Ressalte-se o entendimento manifestado no julgamento REsp 267.355/MS, relatado pelo Ministro Jorge Scartezzini, publicado no DJ 20.11.2000: “A qualificação profissional de lavrador ou agricultor do marido, constante dos assentamentos de registro civil, é extensível à esposa, e constitui indício aceitável de prova material do exercício da atividade rural...”.
Ressalto, por oportuno, que a existência de eventuais registros no CNIS de vínculos de natureza urbana esparsos e de curta duração não afastam a condição de segurado especial, comprovada pelo acervo probatório constante dos autos.
No mesmo sentido, também não desconfigura a qualidade de rurícola a simples filiação da parte autora à Previdência Social como contribuinte individual autônomo, com indicação de ocupação diversa, sem vínculos comprovados ou existência de vínculos na carteira de trabalho da parte autora como diarista, bóia-fria ou safrista.

Registros de um conjunto de dados
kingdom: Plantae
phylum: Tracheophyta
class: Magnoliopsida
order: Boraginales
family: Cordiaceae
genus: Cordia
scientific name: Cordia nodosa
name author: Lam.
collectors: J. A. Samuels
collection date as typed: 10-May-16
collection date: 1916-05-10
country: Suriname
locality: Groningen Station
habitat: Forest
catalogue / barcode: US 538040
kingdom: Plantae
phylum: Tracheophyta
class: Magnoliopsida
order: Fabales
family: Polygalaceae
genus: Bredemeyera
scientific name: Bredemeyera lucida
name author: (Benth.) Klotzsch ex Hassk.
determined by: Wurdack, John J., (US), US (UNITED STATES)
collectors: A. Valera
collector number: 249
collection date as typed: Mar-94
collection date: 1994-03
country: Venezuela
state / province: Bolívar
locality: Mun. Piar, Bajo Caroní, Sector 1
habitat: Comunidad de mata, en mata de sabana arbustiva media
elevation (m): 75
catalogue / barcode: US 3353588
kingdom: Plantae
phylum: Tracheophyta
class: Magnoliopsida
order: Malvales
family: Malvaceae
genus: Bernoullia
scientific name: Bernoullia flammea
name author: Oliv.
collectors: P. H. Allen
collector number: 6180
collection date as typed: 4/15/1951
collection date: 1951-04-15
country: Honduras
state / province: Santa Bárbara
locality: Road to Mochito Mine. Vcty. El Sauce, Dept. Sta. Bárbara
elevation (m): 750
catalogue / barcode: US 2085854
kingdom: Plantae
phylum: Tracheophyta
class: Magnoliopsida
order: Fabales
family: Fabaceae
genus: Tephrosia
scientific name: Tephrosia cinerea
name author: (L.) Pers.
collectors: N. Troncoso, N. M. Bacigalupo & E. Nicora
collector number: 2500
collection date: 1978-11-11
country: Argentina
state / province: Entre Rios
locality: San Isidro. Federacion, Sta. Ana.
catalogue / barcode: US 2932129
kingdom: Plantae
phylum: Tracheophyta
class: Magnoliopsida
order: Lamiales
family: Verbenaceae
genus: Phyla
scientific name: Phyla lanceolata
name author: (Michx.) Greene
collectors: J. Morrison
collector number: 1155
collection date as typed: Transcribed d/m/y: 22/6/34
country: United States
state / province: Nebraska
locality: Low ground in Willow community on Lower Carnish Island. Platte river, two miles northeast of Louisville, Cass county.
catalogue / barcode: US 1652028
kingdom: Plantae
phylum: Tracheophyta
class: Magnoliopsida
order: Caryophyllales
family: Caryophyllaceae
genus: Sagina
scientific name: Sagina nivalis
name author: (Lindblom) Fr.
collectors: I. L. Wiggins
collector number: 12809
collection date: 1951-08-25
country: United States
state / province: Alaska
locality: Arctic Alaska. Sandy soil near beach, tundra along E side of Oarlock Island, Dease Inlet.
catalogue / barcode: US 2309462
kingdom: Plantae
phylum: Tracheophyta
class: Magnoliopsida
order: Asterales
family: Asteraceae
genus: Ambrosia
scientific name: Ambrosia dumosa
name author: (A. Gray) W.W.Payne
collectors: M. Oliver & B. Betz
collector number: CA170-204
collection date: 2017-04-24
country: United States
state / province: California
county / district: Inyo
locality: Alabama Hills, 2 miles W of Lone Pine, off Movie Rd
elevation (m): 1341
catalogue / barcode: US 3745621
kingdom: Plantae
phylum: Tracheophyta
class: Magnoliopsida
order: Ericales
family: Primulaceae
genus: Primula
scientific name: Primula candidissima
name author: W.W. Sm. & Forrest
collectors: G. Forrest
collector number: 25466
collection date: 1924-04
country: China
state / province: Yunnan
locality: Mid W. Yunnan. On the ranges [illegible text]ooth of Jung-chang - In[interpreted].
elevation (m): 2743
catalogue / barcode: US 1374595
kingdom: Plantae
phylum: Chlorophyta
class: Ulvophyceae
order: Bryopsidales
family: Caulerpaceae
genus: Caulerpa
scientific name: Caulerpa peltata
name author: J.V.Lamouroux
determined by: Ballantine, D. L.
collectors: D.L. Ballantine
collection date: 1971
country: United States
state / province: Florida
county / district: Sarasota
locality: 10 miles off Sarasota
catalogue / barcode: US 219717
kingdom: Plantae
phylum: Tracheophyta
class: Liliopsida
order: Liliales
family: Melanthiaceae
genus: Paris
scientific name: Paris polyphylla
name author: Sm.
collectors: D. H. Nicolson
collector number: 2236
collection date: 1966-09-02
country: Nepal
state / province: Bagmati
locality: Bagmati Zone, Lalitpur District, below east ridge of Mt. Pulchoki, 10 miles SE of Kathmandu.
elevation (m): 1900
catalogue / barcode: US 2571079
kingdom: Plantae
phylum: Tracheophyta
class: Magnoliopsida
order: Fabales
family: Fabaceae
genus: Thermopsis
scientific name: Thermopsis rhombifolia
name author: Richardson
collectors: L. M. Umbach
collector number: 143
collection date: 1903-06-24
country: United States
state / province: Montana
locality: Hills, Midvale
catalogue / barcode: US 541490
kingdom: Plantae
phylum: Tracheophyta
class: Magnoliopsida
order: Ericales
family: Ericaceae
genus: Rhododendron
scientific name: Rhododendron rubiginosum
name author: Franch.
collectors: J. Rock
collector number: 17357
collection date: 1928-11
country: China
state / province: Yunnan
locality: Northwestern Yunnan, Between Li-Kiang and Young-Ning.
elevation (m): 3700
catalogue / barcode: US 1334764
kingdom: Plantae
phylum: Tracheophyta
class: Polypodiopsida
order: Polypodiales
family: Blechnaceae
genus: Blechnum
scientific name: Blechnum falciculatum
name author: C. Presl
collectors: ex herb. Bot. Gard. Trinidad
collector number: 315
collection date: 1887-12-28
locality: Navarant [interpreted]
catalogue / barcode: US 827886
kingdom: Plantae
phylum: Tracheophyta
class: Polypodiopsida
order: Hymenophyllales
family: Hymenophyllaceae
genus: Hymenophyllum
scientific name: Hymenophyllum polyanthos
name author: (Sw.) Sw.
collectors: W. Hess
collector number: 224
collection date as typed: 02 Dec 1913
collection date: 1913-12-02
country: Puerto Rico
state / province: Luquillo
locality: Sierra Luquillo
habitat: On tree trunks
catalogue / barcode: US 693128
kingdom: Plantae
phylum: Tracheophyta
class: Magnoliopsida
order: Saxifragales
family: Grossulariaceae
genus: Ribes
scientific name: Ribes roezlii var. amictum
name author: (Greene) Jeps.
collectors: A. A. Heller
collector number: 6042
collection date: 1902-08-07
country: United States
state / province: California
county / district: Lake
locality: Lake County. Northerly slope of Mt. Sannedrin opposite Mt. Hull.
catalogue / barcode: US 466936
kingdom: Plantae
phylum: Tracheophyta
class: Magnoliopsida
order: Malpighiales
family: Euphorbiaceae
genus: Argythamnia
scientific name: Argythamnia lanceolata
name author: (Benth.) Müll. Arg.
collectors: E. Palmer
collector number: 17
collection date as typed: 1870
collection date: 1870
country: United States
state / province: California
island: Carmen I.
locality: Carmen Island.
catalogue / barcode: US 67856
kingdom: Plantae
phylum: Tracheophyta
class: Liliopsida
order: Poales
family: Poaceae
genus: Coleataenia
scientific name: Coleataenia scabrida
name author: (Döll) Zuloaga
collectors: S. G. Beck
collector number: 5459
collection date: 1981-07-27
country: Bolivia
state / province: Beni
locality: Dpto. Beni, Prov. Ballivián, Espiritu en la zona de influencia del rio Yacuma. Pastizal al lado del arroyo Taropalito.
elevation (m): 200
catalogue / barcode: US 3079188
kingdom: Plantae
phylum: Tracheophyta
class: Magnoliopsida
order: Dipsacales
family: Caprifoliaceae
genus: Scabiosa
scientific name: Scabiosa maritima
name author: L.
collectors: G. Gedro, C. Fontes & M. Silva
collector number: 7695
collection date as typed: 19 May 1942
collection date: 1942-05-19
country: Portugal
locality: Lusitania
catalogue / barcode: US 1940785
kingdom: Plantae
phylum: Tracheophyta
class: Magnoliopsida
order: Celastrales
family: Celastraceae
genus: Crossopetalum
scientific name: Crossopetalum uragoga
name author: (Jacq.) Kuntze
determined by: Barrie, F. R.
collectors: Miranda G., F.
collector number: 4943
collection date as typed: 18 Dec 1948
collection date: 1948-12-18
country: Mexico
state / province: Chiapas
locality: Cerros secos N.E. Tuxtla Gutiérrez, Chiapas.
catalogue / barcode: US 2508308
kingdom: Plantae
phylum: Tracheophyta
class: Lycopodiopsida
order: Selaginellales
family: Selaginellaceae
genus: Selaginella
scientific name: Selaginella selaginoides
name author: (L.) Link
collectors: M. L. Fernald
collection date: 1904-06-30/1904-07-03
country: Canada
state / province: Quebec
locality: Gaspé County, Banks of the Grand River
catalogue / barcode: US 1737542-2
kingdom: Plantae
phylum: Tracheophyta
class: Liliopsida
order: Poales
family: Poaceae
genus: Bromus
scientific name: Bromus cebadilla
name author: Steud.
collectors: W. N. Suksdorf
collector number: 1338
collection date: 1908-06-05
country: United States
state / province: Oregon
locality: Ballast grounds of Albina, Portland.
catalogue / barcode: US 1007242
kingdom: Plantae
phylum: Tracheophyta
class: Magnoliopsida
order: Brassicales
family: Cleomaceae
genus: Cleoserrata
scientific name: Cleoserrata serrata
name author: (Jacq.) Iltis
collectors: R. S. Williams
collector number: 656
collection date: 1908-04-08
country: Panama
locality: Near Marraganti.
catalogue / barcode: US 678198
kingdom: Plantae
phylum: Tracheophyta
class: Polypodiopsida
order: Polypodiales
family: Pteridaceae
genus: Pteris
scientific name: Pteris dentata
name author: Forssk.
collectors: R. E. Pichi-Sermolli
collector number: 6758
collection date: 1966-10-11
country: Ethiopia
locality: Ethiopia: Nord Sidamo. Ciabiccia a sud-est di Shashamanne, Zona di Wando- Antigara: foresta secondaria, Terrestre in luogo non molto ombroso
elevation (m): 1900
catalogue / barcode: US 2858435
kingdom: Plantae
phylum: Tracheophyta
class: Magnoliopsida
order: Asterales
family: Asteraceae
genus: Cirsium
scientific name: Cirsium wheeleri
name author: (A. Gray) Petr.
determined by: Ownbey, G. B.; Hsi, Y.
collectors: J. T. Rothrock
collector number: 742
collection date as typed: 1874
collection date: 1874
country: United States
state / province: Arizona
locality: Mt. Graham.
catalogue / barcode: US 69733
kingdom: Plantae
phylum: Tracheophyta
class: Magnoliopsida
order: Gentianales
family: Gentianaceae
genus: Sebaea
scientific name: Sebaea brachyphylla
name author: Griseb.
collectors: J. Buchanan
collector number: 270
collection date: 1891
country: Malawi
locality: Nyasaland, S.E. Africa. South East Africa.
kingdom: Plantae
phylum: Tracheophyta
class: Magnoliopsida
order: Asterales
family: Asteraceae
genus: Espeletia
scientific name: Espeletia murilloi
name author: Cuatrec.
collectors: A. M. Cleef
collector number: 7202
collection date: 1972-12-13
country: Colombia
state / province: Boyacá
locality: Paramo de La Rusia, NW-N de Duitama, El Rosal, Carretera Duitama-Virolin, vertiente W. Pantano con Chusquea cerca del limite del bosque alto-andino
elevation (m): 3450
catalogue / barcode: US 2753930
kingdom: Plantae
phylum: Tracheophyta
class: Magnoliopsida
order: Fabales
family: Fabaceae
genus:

• [Instrução dada 1] Como ficam, reescritas como uma lista JSON de strings, as linhas dos registros que vão da linha com "collectors: J. T. Rothrock" até a linha com "genus: Sebaea", inclusive? Use uma string por linha e omita as linhas em branco.
• [Instrução dada 2] Pode continuar o texto sobre a comprovação da condição de segurado especial rural a partir do ponto em que ele termina?
O texto e os registros são materiais independentes entre si.

• [Resultado final 1]
[
  "collectors: J. T. Rothrock",
  "collector number: 742",
  "collection date as typed: 1874",
  "collection date: 1874",
  "country: United States",
  "state / province: Arizona",
  "locality: Mt. Graham.",
  "catalogue / barcode: US 69733",
  "kingdom: Plantae",
  "phylum: Tracheophyta",
  "class: Magnoliopsida",
  "order: Gentianales",
  "family: Gentianaceae",
  "genus: Sebaea"
]

• [Resultado final 2]
“APELAÇÃO CÍVEL. PREVIDENCIÁRIO. APOSENTADORIA RURAL POR IDADE. EMPREGADO PRESTADOR DE SERVIÇO DE NATUREZA RURAL. LEI. 8.213/91. ART. 143. ART. 11, V, 'G'. PROVA DOCUMENTAL CORROBORADA POR TESTEMUNHAS. CNIS. TERMO INICIAL. REQUISITOS LEGAIS. JUROS DE MORA. VERBA HONORÁRIA. CONCESSÃO DEVIDA. PRELIMINAR REJEITADA.
[...] III. O CNIS do Autor, onde constam registros de atividades urbanas por períodos exíguos, não se presta a alterar a sua condição de trabalhador rural. Ademais, a atividade rurícola restou devidamente comprovada por outros documentos e pela prova testemunhal. [...]
AC 200901990671616; AC - APELAÇÃO CIVEL – 200901990671616; Relator(a) JUIZ MARCOS AUGUSTO DE SOUSA (CONV.); TRF1; Órgão julgador PRIMEIRA TURMA; Fonte e-DJF1 DATA:13/07/2010 PAGINA:96; Data da Decisão 16/06/2010; Data da Publicação 13/07/2010.”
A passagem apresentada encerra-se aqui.